Acrylamid steckt in einer Vielzahl von Lebensmitteln, zum Beispiel Pommes, Knäckebrot, Kaffee oder Reiswaffeln.
Foto: New Africa/Shutterstock; Elena Kabenkina/Shutterstock; New Afrika/Shutterstock; Avocado_studio/Shutterstock

Acrylamid bildet sich natürlicherweise beim Backen, Braten und Frittieren von vielen stärkehaltigen Lebensmitteln. Das Problem: Der Stoff stellt ein potenzielles Gesundheitsrisiko dar. Mit ein paar einfachen Maßnahmen lässt sich seine Aufnahme aber zumindest verringern.

  • Acrylamid ist ein chemischer Stoff, der bei der Zubereitung von stärkehaltigen Lebensmitteln, wie Kartoffelchips oder Pommes frites, bei hohen Temperaturen entsteht.
  • Die Europäische Behörde für Lebensmittelsicherheit (EFSA) stuft den Stoff seit 2015 als potentiell krebserregend ein.
  • Mit verschiedenen Maßnahmen lässt sich die Aufnahme von Acrylamid verringern. Dazu zählt auch eine ausgewogene Ernährung.

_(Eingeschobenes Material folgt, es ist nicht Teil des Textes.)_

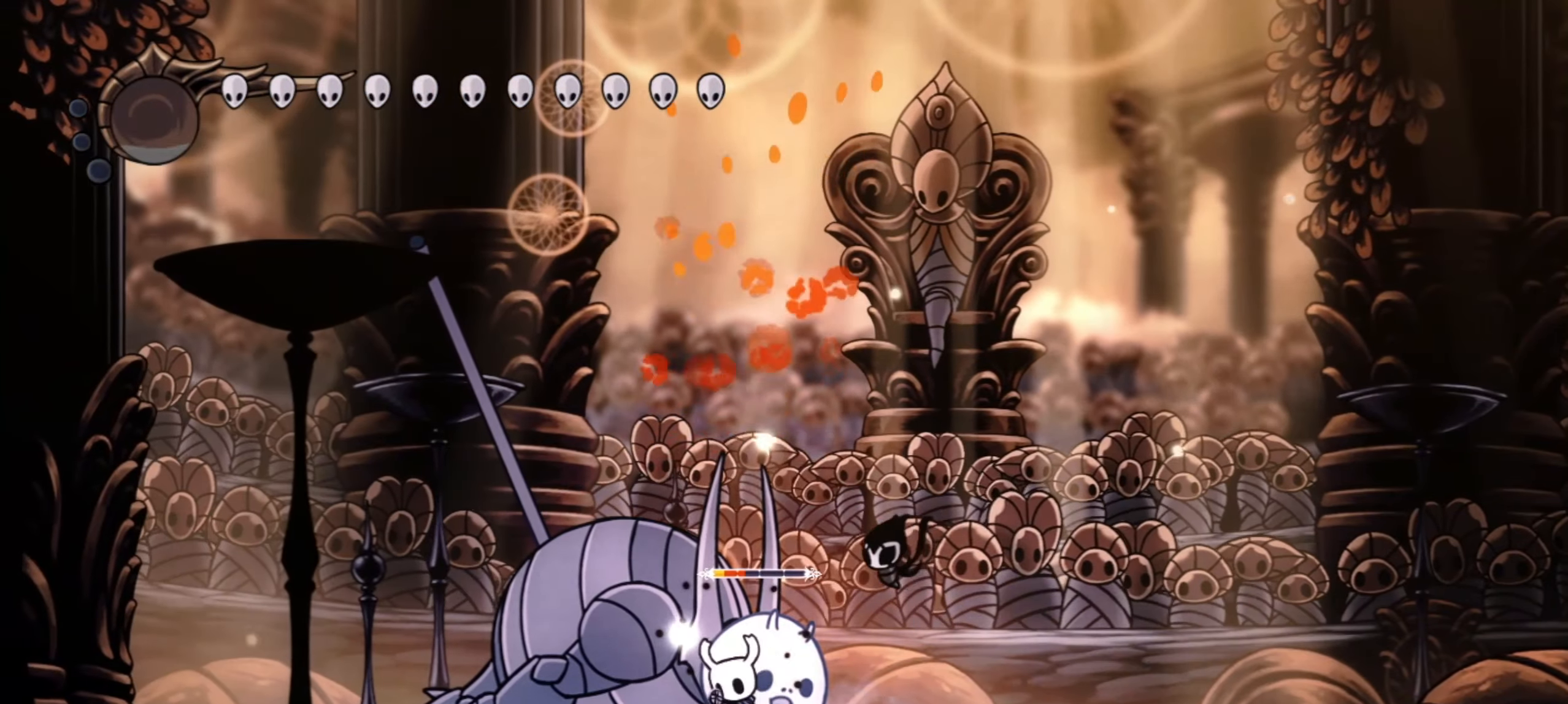
{"keys": ["d"], "events": []}
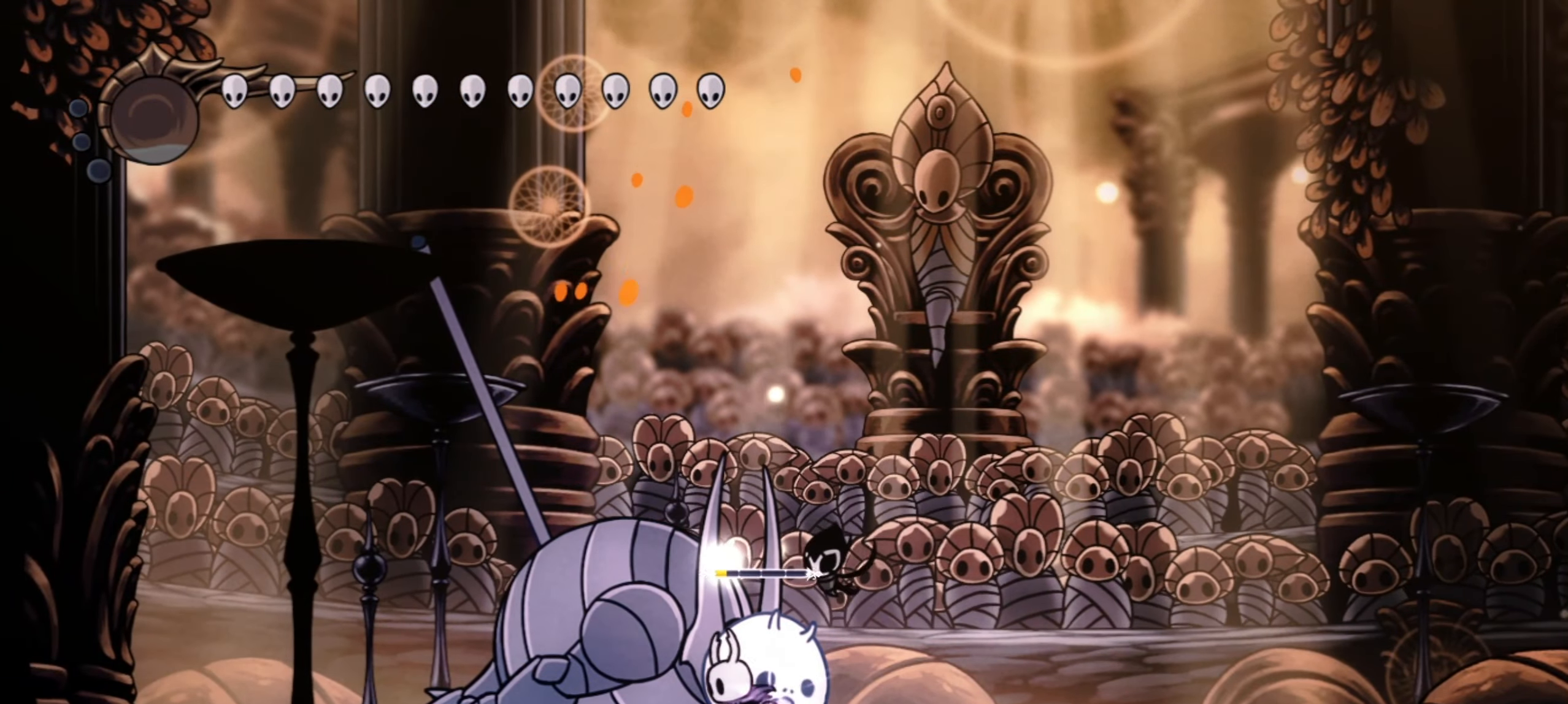
{"keys": ["d"], "events": []}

Zum Fernsehabend auf der Couch gehört die Tüte Kartoffelchips häufig dazu. Und der Schwimmbadbesuch wird durch die Portion Pommes mit Mayo oder Ketchup gleich noch besser. Dass diese Dinge nicht unbedingt gesund für uns sind, wissen wir. Wer dabei an zu viel Fett und Salz denkt, liegt aber nur fast richtig. Denn, wir konsumieren dabei leider auch jede Menge Acrylamid.

Was ist Acrylamid?

Hinter dem Begriff Acrylamid versteckt sich ein chemischer Stoff, der sich in kohlenhydratreichen Lebensmitteln bilden kann, wenn sie stark erhitzt werden, zum Beispiel beim Backen, Braten oder Rösten. Er bildet sich aus Zuckern wie Glucose und Fructose sowie der Aminosäure Asparagin, die bei Temperaturen ab 120 Grad Celsius miteinander reagieren. Ab Temperaturen von 170 bis 180 Grad Celsius steigt die Acrylamid-Bildung sogar sprunghaft an. 

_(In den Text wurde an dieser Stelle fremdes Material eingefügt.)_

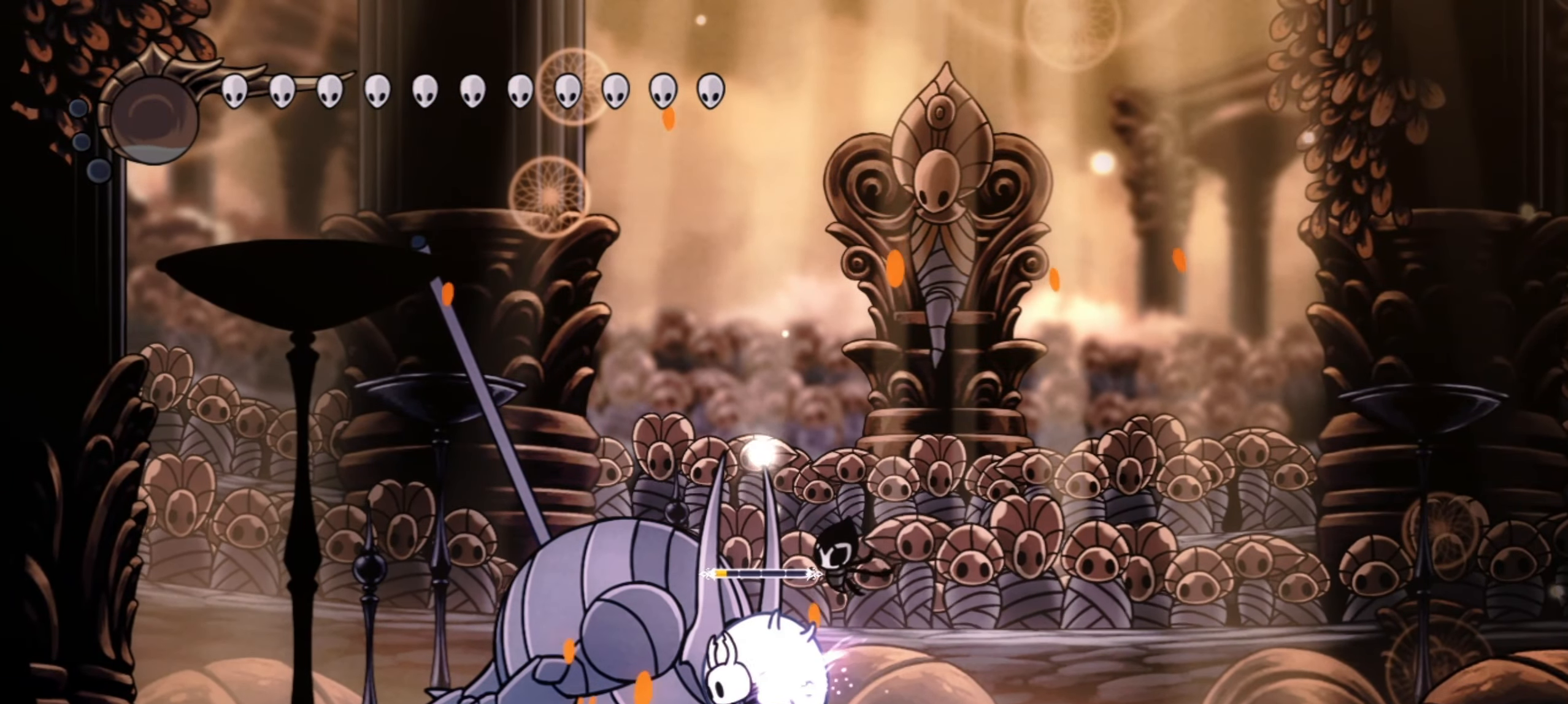
{"keys": [], "events": [[467, "d", "up"]]}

Acrylamid steckt unter anderem auch in Kartoffelchips.
Acrylamid steckt unter anderem auch in Kartoffelchips. (Foto: Oleg Krugliak/Shutterstock )

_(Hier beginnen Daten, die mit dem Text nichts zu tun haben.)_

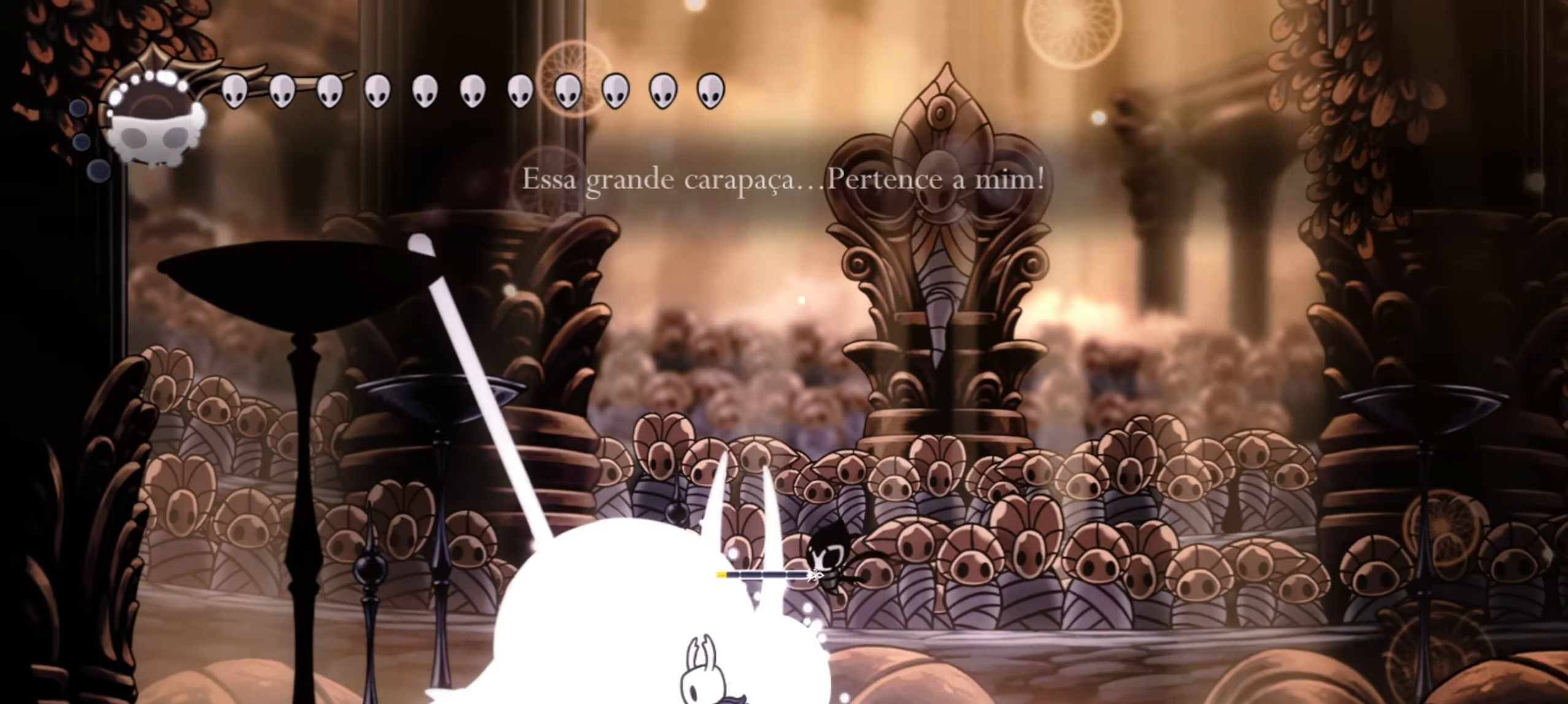
{"keys": ["up"], "events": [[50, "up", "down"], [234, "x", "down"], [334, "x", "up"]]}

In diesen Lebensmitteln steckt Acrylamid

Acrylamid kommt deswegen häufig in gebratenen oder frittierten Kartoffelprodukten, wie Chips, Pommes oder Kroketten, aber auch in Getreideerzeugnissen, wie Toast, Knäckebrot oder Keksen vor. Doch auch in Kaffee und Nüssen kann Acrylamid stecken. Für die meisten Erwachsenen ist, laut der Verbraucherzentrale, der tägliche Kaffee eine der Hauptaufnahmequellen für den Stoff. Auch ÖKO-TEST stößt in Lebensmittel-Tests immer wieder auf Acrylamid.

Hier ein Überblick: 

  • Kartoffelchips: In fast jeder zweiten Chipspackung stieß das beauftragte Labor auf aus unserer Sicht erhöhte oder stark erhöhte Werte von Acrylamid. Das betraf vor allem Bio-Produkte. Acrylamidfrei war kein einziges Produkt.
  • Auch im Reiswaffel-Test kritisierten wir Acrylamid in sechs Produkten.
  • Cornflakes, Dinkelflakes & Co.: In 33 von 48 getesteten Frühstücksflakes steckte Acrylamid. Achtmal bewerteten wir die Gehalte als "erhöht", fünfmal sogar als "stark erhöht".
  • Brotbackmischungen: Aus beinahe allen Brotbackmischungen im Test entstanden beim Backen Brote mit Acrylamid. Häufig nur in Spuren, doch in acht Fällen war der Gehalt nach ÖKO-TEST-Kriterien "erhöht" bis "stark erhöht".
  • In unserem Test von gemahlenem Kaffee bewerteten die Acrylamid-Gehalte in 13 von 20 Kaffeesorten als "erhöht".
  • Knäckebrot: Rund drei Viertel der getesteten Knäckebrote waren aus unserer Sicht zu stark mit Acrylamid belastet.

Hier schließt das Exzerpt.